I test drove the GTO on labor day, now I must get one. I am mulling over the 2004 VS 2005 debate, and wanted a few of the experts to tell me a few things.

What do you think of using the GM smartbuy program to buy the 2004 and when the 48 months are up I can keep it or buy the newset model at that time?

Anybody know any reason why the smart buy is a bad idea?

Also what do you pay for insurance for your GTO's? I would list it as a pleasure vehicle and I have a relativly clean drving record, any guess on insurance rates?

Thanks
Future GTO Owner
Roger


----------



## BRIAN P. EWING (Aug 7, 2004)

As Far As The 04 Vs The 05 Debate In My Opinion It's Strictly A Matter Of Personal Preference. The 05 Is Going To Have 50 More Ponies, 18" Wheels, Dual Exhaust That Exits On Both Sides Of The Rear Fascia, And Hood Scoops. I've Seen Some Pictures On This Site Of The Hood Scoops And They Look Too Ram Air Trans Am Like For Me. The 18" Wheels Are Supposed To Look Like The Ones Being Offered On The Monaro. I Bought An 04 Because It Is The First Year Of The Rebirth Of The Gto And It Has The Reliable Ls1 Motor In It. If It's Power You Want Get The 05 But You Could Probably Get A Good Deal On An 04 And The Money You Would Save Could Be Used For After Market Mods To Get The 50 More Ponies. As Far As Insurance Goes Mine Dropped By Almost $300 A Year By Trading In A Mustang Gt On 1 And My Gto Is Listed As A Pleasure Car On My Insurance.


----------



## Firehawk (Sep 9, 2004)

Check out what I received from Pontiac. Sounds like a good deal on the 04's.
Click here

Then click the link.


----------



## GTOJOE (Sep 10, 2004)

Just picked up my new Yellow 04 last week.
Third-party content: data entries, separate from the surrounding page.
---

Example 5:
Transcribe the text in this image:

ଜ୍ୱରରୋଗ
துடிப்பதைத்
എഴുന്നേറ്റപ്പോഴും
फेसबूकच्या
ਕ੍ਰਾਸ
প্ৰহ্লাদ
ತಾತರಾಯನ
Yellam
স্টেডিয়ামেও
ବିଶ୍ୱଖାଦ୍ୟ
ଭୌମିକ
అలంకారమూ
Awesome car. I would check with your insurance co. Here in Michigan i had to pay a performance car surecharge. $1800 a year to insure it  

Joe


----------



## LarryM (Aug 17, 2004)

*Insurance rate*

I'm an old fart, my insurance rate made only a slight ($20) change, something around $300/half year (State Farm).

---Larry


----------



## blue goat (Aug 19, 2004)

I'm 35 with a good driving record in Texas and I am paying $412 every 6 months with it listed as a pleasure vehicle.


----------



## GTOJOE (Sep 10, 2004)

Man you guys a bumming me out. I am also an old fart (42) I do have a 
5 mph over ticket but was told that it will only go down $200 a year after that clears. Insurance in Michigan SUCKS. 

Joe


----------



## pzl1nz (Sep 17, 2004)

*What we pay*

We live in Indy and we pay $60 per month as a full time driver vehicle not pleasure. It was the same price as our 2001 Grand Am GT.

Buy either...they are absolutley fabulous cars. For modding the LS1 currently has a lot of performance parts that can be adapted from the F bodies and the Vette.


----------



## GTO TOO (Sep 10, 2004)

GTO joe,
I don't know which company is hosing you....But I too live in Michigan. My insurance went up $200 a year over my wife's car I replaced with the GTO. The older vehicle was a small econo wagon so I expected the cost to go up based on replacement values. I checked before I purchased and they told me it was not rated any differently than either of present cars....You may wish to shop around..


----------



## Groucho (Sep 11, 2004)

My insurance in California only went up an additional $118.00/year over my BMW 323i...


----------



## chards (Sep 17, 2004)

I Live in Florida and when I replaced my '00 Dakota 4x4 with the GTO my rates dropped by over $200/yr.


----------



## LarryM (Aug 17, 2004)

chards said:


> I Live in Florida and when I replaced my '00 Dakota 4x4 with the GTO my rates dropped by over $200/yr.


No doubt the insurance company is trying to make you feel good BEFORE you get your house insurance bill. Ouch.

---Larry


----------



## chards (Sep 17, 2004)

That's the cool part about these condo associations...they cover the home owners. We'll see how bad the hoa goes up in Jan. Hopefully won't be too bad.


----------